Epigallocatechin-3-gallate (EGCG) is a major ingredient of catechin polyphenols, and a strong antioxidant compound. Huang et al. (2018 Asian-australas. J. Anim. Sci.) reported that adding 50 μM EGCG can improve the bovine oocyte maturation rate. In this research, we investigated the effect of EGCG supplementation on different periods in bovine IVF. Cumulus-oocyte complex (COC) collected from ovaries of slaughtered cows were cultured in maturation medium (20 to 30 oocytes per 100-µL droplet), which consisted of TCM-199 with Earle’s salts and 25 mM HEPES supplemented with 10% (vol/vol) fetal bovine serum (FBS), 1 µg mL−1 oestradiol, 0.02 mg mL−1 FSH, and antibiotics at 38.5°C in a humidified atmosphere of 5% CO2 in air for 24 h (in vitro maturation, IVM). After IVM, COC were fertilized in the fertilization medium (modified Brackett-Oliphant media supplemented with 10 µgmL−1 heparin, 10 mM caffeine, and 3 mg mL−1 BSA) for 6 h using semen of one bull at final sperm concentration of 1 × 107 mL−1 (IVF). After IVF, COC were denuded and cultured in culture medium [CR1aa supplemented with 10% (vol/vol) FBS and antibiotics] at 38.5°C in a humidified atmosphere of 5% O2, 5% CO2, and 90%N2 for 8 days (in vitro culture, IVC). The EGCG was supplemented at 10, 25, 50, and 100 M in IVM medium; 25 and 50 µM in IVF medium; and 50 and 100 µM in IVC medium. After 24 h in IVM medium, COC were denuded by pipetting, fixed in 3:1 ethanol:acetic acid for 24 h and then checked for nuclear and polar body by using aceto-orcein stain. After 18 h in IVF, the pronucleus in zygote was fixed in 3:1 ethanol:acetic acid for 24 h and checked by aceto-orcein staining.
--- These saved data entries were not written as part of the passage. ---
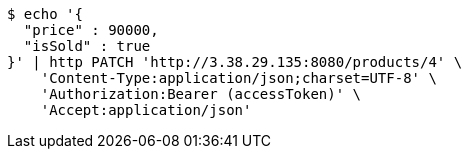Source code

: [source,bash]
----
$ echo '{
  "price" : 90000,
  "isSold" : true
}' | http PATCH 'http://3.38.29.135:8080/products/4' \
    'Content-Type:application/json;charset=UTF-8' \
    'Authorization:Bearer (accessToken)' \
    'Accept:application/json'
----
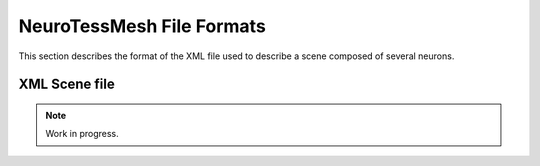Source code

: ==========================
NeuroTessMesh File Formats
==========================

This section describes the format of the XML file used to describe a scene composed of several neurons.

--------------
XML Scene file
--------------

.. note::
   Work in progress.
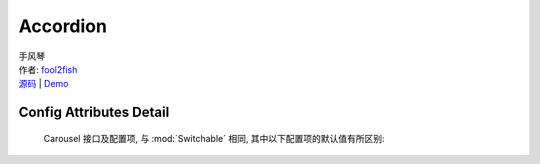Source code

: ﻿.. module:: Accordion

Accordion
===================================================================

|  手风琴
|  作者: `fool2fish <fool2fish@gmail.com>`_
|  `源码 <https://github.com/kissyteam/kissy/tree/master/src/switchable>`_ | `Demo <http://docs.kissyui.com/kissy/src/switchable/demo.html>`_


Config Attributes Detail
---------------------------------------------------------------------

    Carousel 接口及配置项, 与 :mod:`Switchable` 相同, 其中以下配置项的默认值有所区别:
    
    .. data:: markupType
    
        {Number} - 默认为 1 ，选择自定义 trigger 和 panel 的 class。
        
    .. data:: triggerType
    
        {Boolean} - 'click' ，点击触发。
        
    .. data:: multiple
    
        {Boolean} - 默认为 false，是否开启同时展开多个面板功能。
Embryo development was evaluated by counting the total number of embryos that had reached compacted morula by 6 to 8 days after IVF. Significant differences were analysed by chi-squared test and residual analysis. A P-value < 0.05 was considered statistically significant. When EGCG was added to IVM, there was no significant difference of oocyte maturation rate between all concentrations (0 v. 10 v. 25 v. 50 v. 100 μM: 73.9% v. 56.7% v. 76.7% v. 72.7% v. 63.5%). When EGCG was added to IVF, there was no significant difference of fertilized rate (0 v. 25 v. 50 μM: 59.4% v. 73.7% v. 64.9%). When EGCG was added to IVC, there was no significant difference in development rate (0 v. 50 v. 100 μM: 26.2% v. 15.7% v. 22.0%). In this research, EGCG addition did not affect bovine in vitro fertilization.